Saturday, October 01, 2005


I have heard back from several people that they are getting better display in Firefox and Opera than I am in IE. About a year ago someone strongly suggested that I switch to Firefox. So why am I still using IE?

The most important reason is that I need to figure out how one thing works before I move on to another. A couple of years ago I bought a new computer and downloaded as many fonts and keyboards as I felt like. The upshot was that I got a little confused, nothing seemed to work as I expected and I couldn't explain my problem because I didn't know what application I was working in half the time. Well, that computer had a little accident.

So this time I am going nice and slow, one thing at a time. One application a week, maybe installing one new keyboard or learning one new thing and testing that out for a while.

Now the real reason for deciding that IE is the browser I am sticking with in the short term is because the Devanagari/Tamil Syllabic Editor was developed for IE and so far only works in IE. This is an application I am working with frequently so ... Here is Richard's take on this.

"Internet Explorer also offers some useful non-standard capabilities that Firefox doesn't. For example, the page the Tamil 'syllabic input' picker was adapted from uses an IE feature that allows the javascript to track cursor movement over arbitrary dynamic HTML text and thereby allows the insertion of formatting mark-up. "

I don't exactly understand this but I use it.
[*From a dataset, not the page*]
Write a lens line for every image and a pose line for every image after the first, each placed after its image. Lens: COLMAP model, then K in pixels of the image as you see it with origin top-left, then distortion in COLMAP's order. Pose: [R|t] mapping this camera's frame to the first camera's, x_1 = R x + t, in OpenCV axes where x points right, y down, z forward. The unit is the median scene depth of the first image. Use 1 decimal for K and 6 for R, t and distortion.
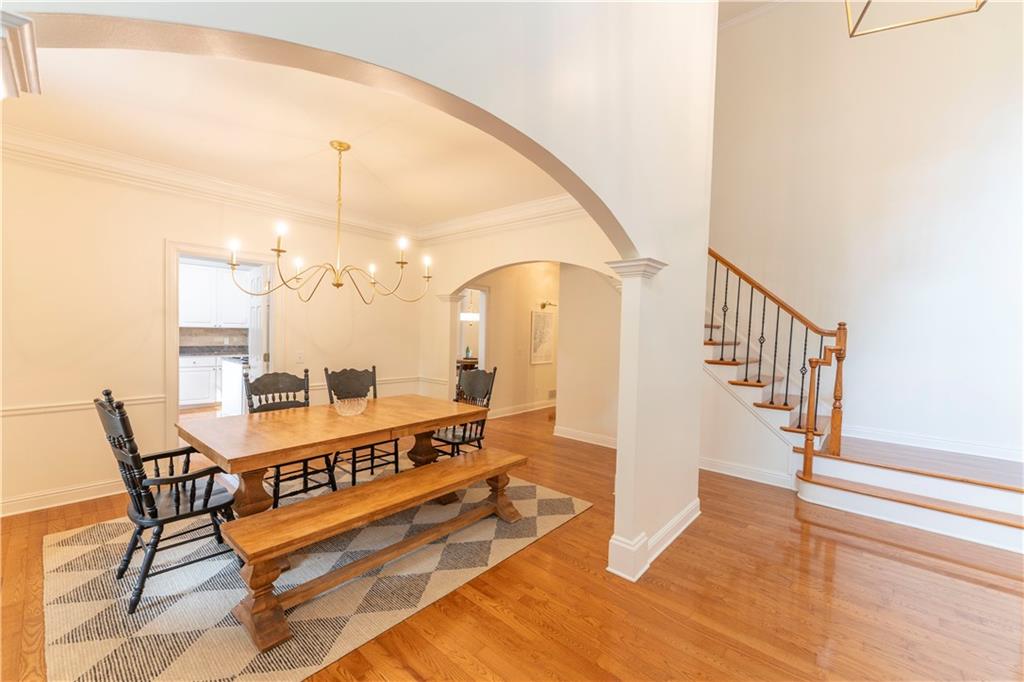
lens RADIAL K [[421.2, 0, 512.0], [0, 421.2, 341.0], [0, 0, 1]] dist [0.001793, 0.000060]
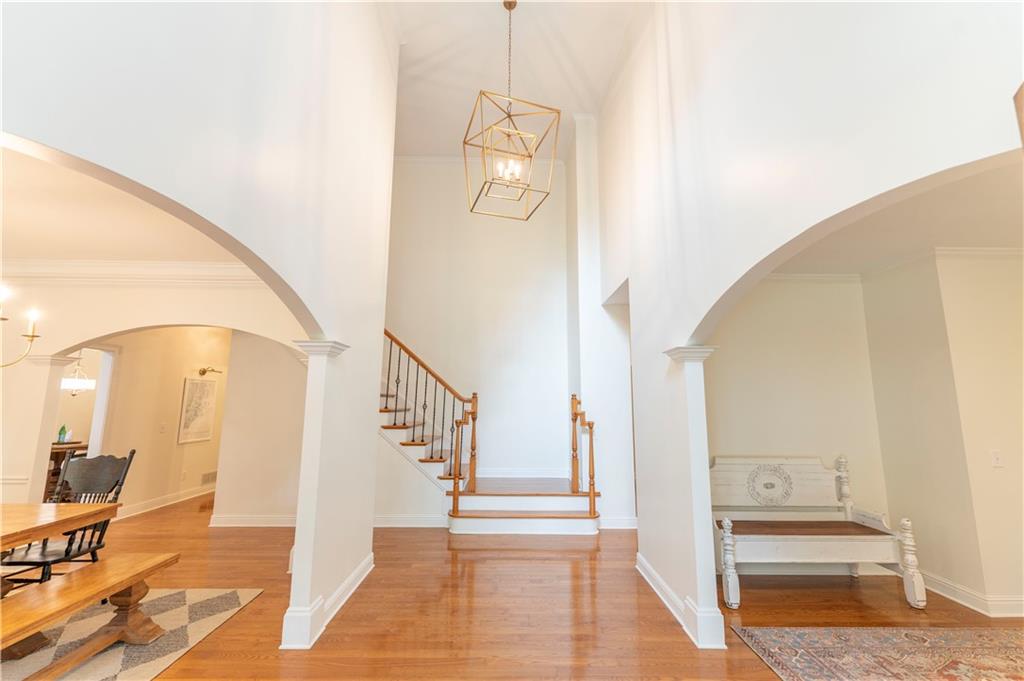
lens RADIAL K [[410.8, 0, 512.3], [0, 410.8, 342.4], [0, 0, 1]] dist [-0.000436, 0.000023]
pose [[0.745587, 0.075261, 0.662145, -0.037134], [0.030651, 0.988678, -0.146889, -0.004341], [-0.665703, 0.129814, 0.734838, -0.100278]]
In the meantime if characters in Extended Latin don't display on a webpage I change the font in my browser to Microsoft Sans Serif since it displays 179 characters. I found browser font display under the Tools menu> Internet Options.
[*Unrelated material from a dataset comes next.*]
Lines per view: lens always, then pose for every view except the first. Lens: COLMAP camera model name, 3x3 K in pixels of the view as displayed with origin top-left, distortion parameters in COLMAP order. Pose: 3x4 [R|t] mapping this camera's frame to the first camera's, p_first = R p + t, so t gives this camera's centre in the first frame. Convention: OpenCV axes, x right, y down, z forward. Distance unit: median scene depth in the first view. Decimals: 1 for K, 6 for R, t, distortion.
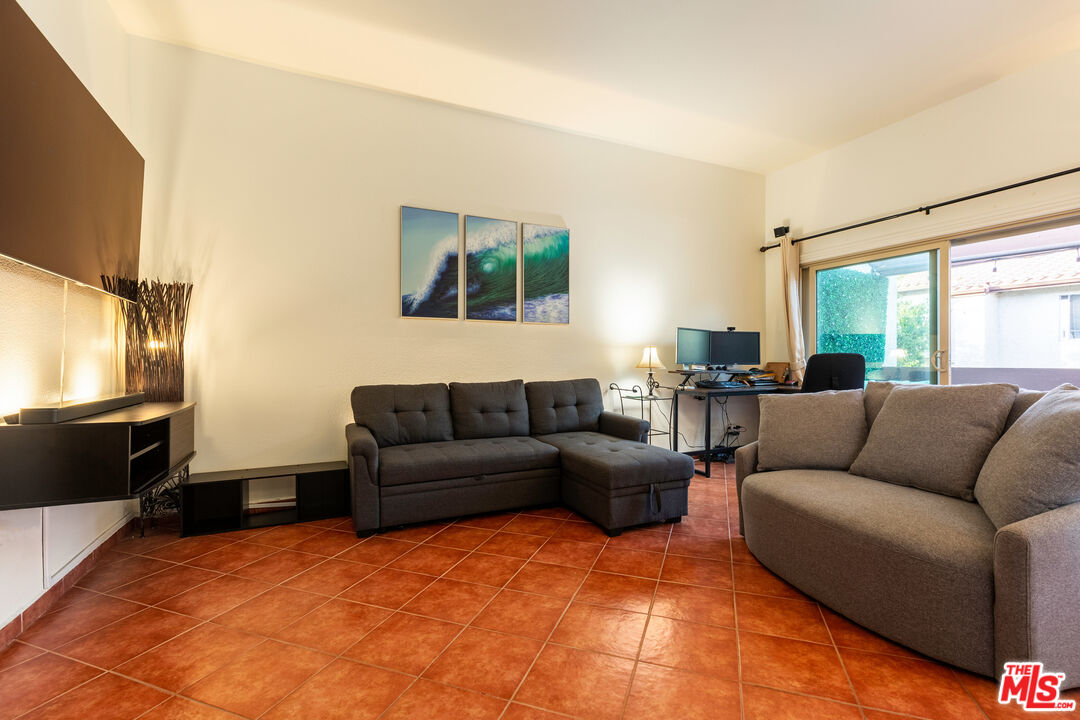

I am a bit of a technophobe actually but I am trying to deal with it in order to indulge in my love of writing systems. Thanks for your help.


Blogger Simon said...

It's ok to have more than one browser on your system as they can coexist. In addition, it helps to have at least two independent implementations so that you can distinguish between implementation errors and problems with the standards.

It's well known that IE does not support well the relevant Web standards (CSS2, DHTML, etc).

Also, on my system, the following Unicode test pages appear ok with Firefox but IE cannot render some of the scripts (remember, it's the same system, so they pull from the same font database).


Plane 1 (install needed fonts, Firefox displays all)

11:48 AM  
Anonymous Anonymous said...

Thanks Simon, I was just beginning to realize that. I was starting to figure out that, in general, other people are seeing things that I am not. However, I guess I learned a good lesson about how to define fonts and set the fonts in IE, etc.